■ **WORK INSTRUCTIONS**:
1. In the gamification text, what were the lowest and highest positions on the professional ladder that students in the journalism course could climb?
2. Pick up the text on gamification and immersive role playing after its last sentence, and carry it forward in the same voice.

■ **SELECTED TEXT**:

>> START

Gamification - An Implementation of Immersive Role Playing

Former colleagues of mine, Robert Prince and Owen Guthrie of the University of Alaska Fairbanks, developed a journalism course wherein the professor constructed the lesson plan to mimic the internal organization of a struggling newspaper. The students in the course were new hires looking to climb the professional ladder he’d constructed for them, from intern all the way up to Editor-in-Chief. Students covered different subjects and wrote articles in a variety of forms in order to fulfill the obligations of their current position at the paper while, at the same time, meeting certain requirements for promotion. At the end of the course, student success was evident in how high a position at the made-up newspaper he or she had achieved.

As was covered in a previous post, one of the principal ambitions of gamification is to design professional and educational processes with heightened consciousness of what motivates engagement. The models for engagement are drawn, with good reason, from games. Games are entirely focused on engagement, and the craft of game design and all the analytics coming out of the multitude of successes and failures in this huge international industry have resulted in a science of engagement. Just how does EVE Online inspire so many people to pour hours into a game that largely plays out on spreadsheets and income ledgers is a mystery that Accounting Profs need to solve.

Of all the angles of engagement coming out of gaming right now, role playing has probably the largest profile when it comes to education, and teachers are experimenting with many methods and to different degrees how to implement role playing into their lesson plans. Mostly, role playing in learning manifests as discrete exercises lasting the length of a single assignment or activity. But some are experimenting with more immersive role playing infrastructures, searching for a course structure that will be as compelling as it is educational.

>> END

■ **MATERIAL**:
>> START

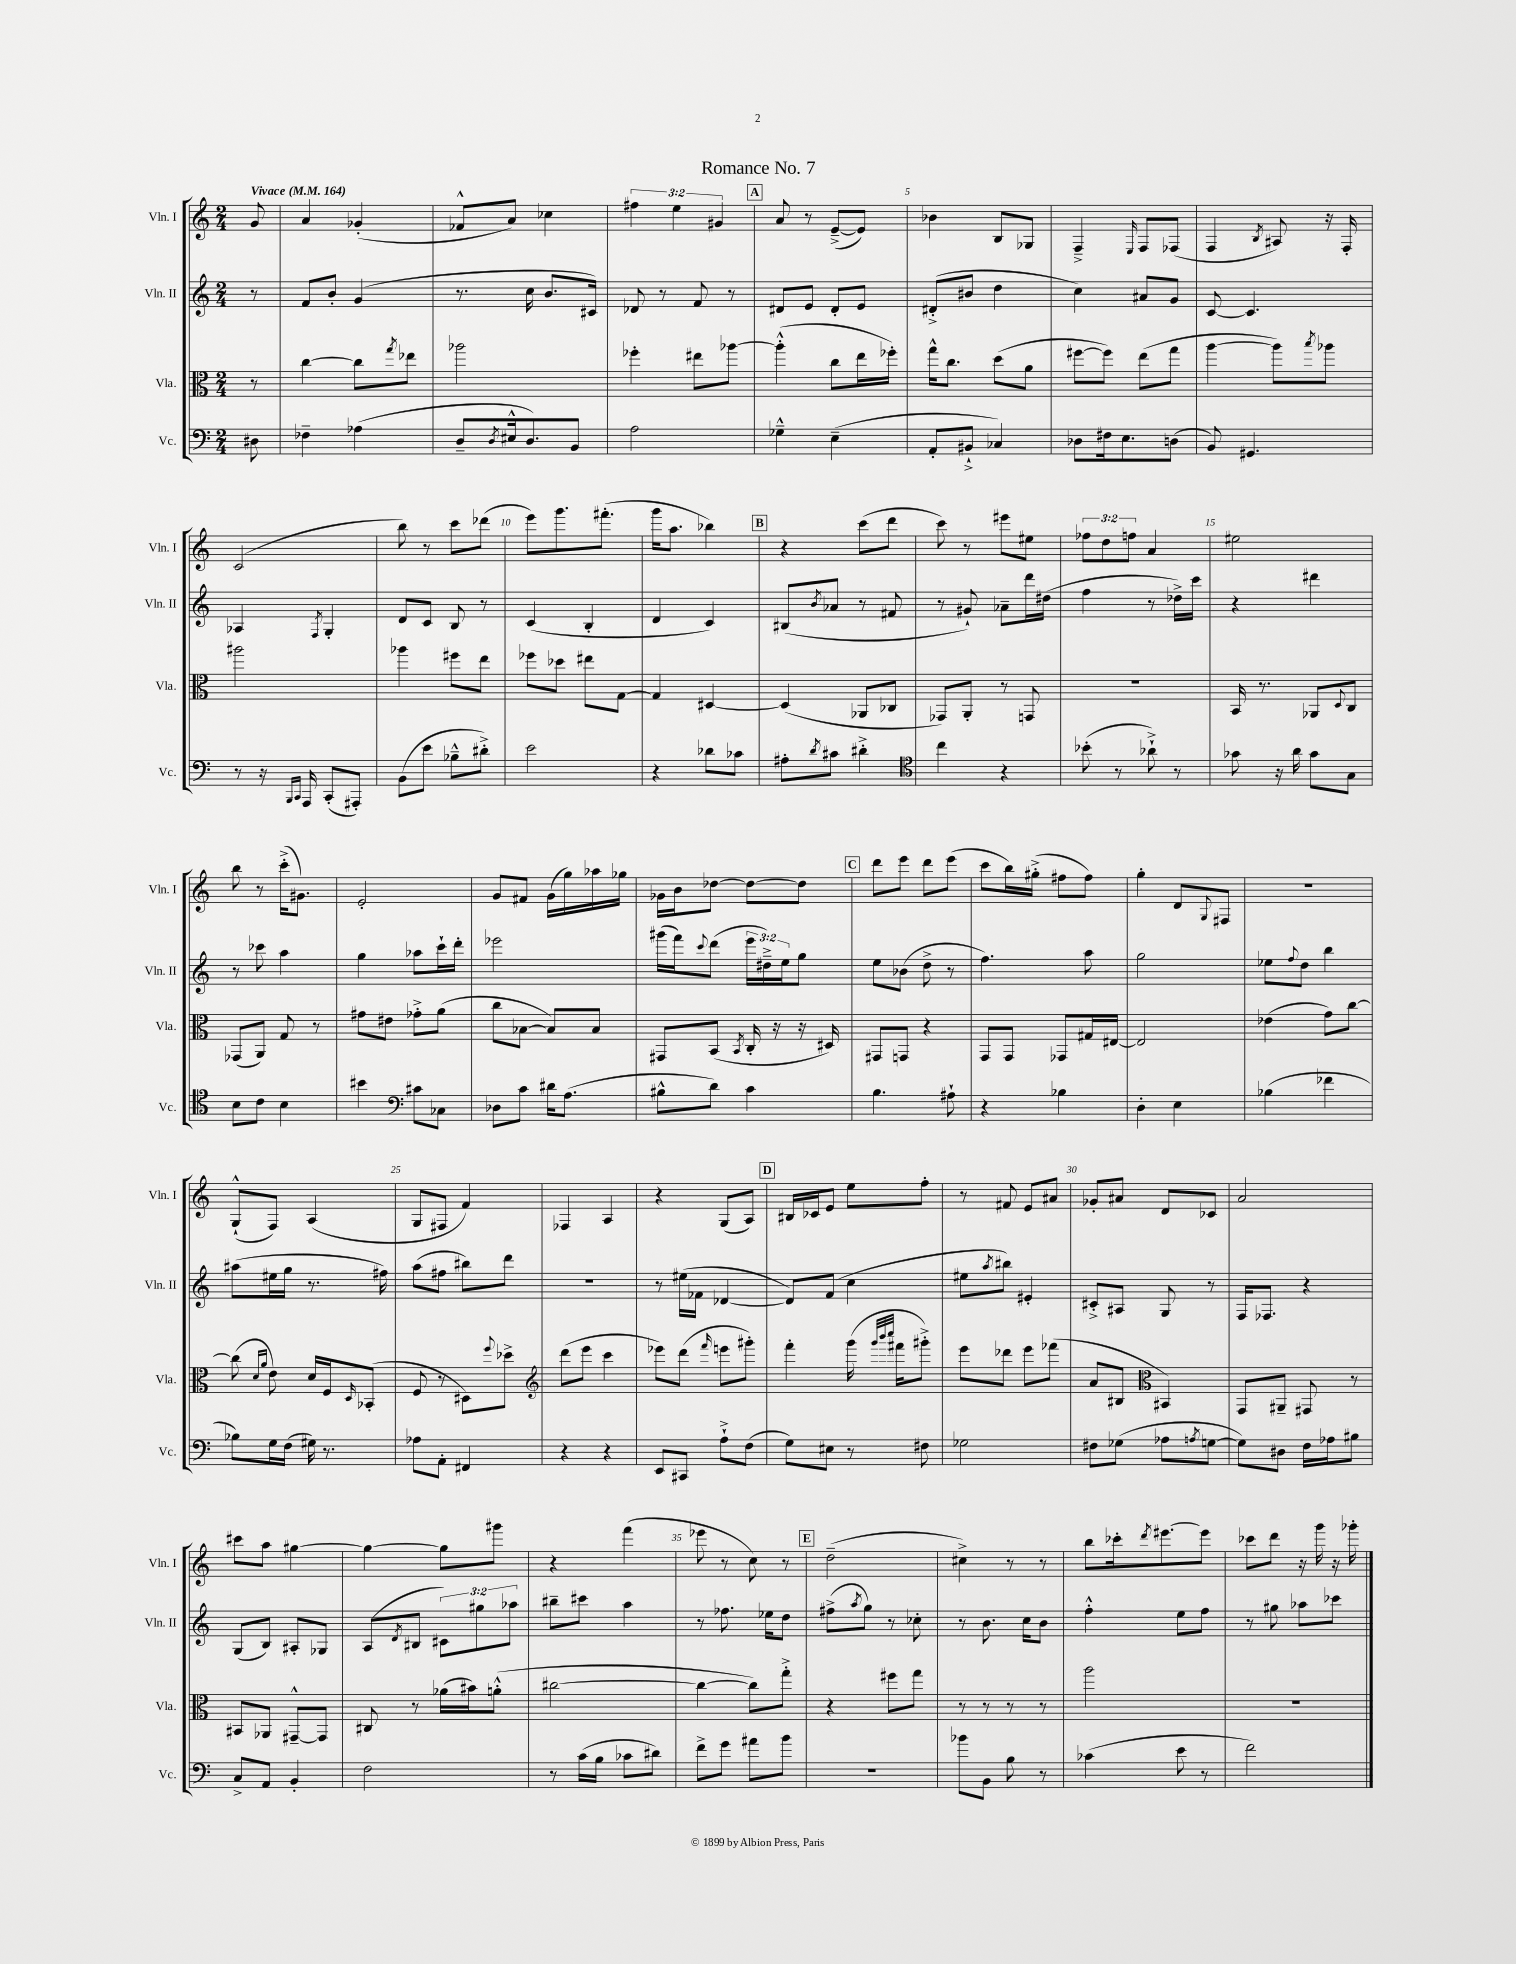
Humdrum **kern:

>> END

■ **EXERCISE RESPONSES**:
1. From intern up to Editor-in-Chief.

2.
It was not my project, but I worked with these (great!) guys quite a lot, so I was around for a lot of discussions surrounding its design and execution. An interesting challenge arose:

Promotions had to be made in private or else their representation of a student’s success (or lack thereof) threatened to break FERPA regulations. Students could share their current or past positions with their classmates, of course, and I believe they were even encouraged to do so. However, the inability to require that they do so made collaborations between students of separate roles difficult to design.

The course was a success, I believe, but even more than that it was a lesson in how innovation abuts unpredictably with constraints. One of the principal advantages to creating an organizational model within a course in which students earned roles that defined their contribution to the organization is the opportunity to create dynamic collaborative activities – Editors assigning stories to Staff Writers and Copy Editors heading up peer review, for instance. By many trains of thought, creating organizational simulators within courses that are preparing students for professional placement within the type of organization being simulated is a logical extension of the gamification movement.  However, the inability to require that students be public with their roles within the organization, which, in the case of the course detailed above, reflected their relative success within the organization and thus grades within the course, did not allow for that structure.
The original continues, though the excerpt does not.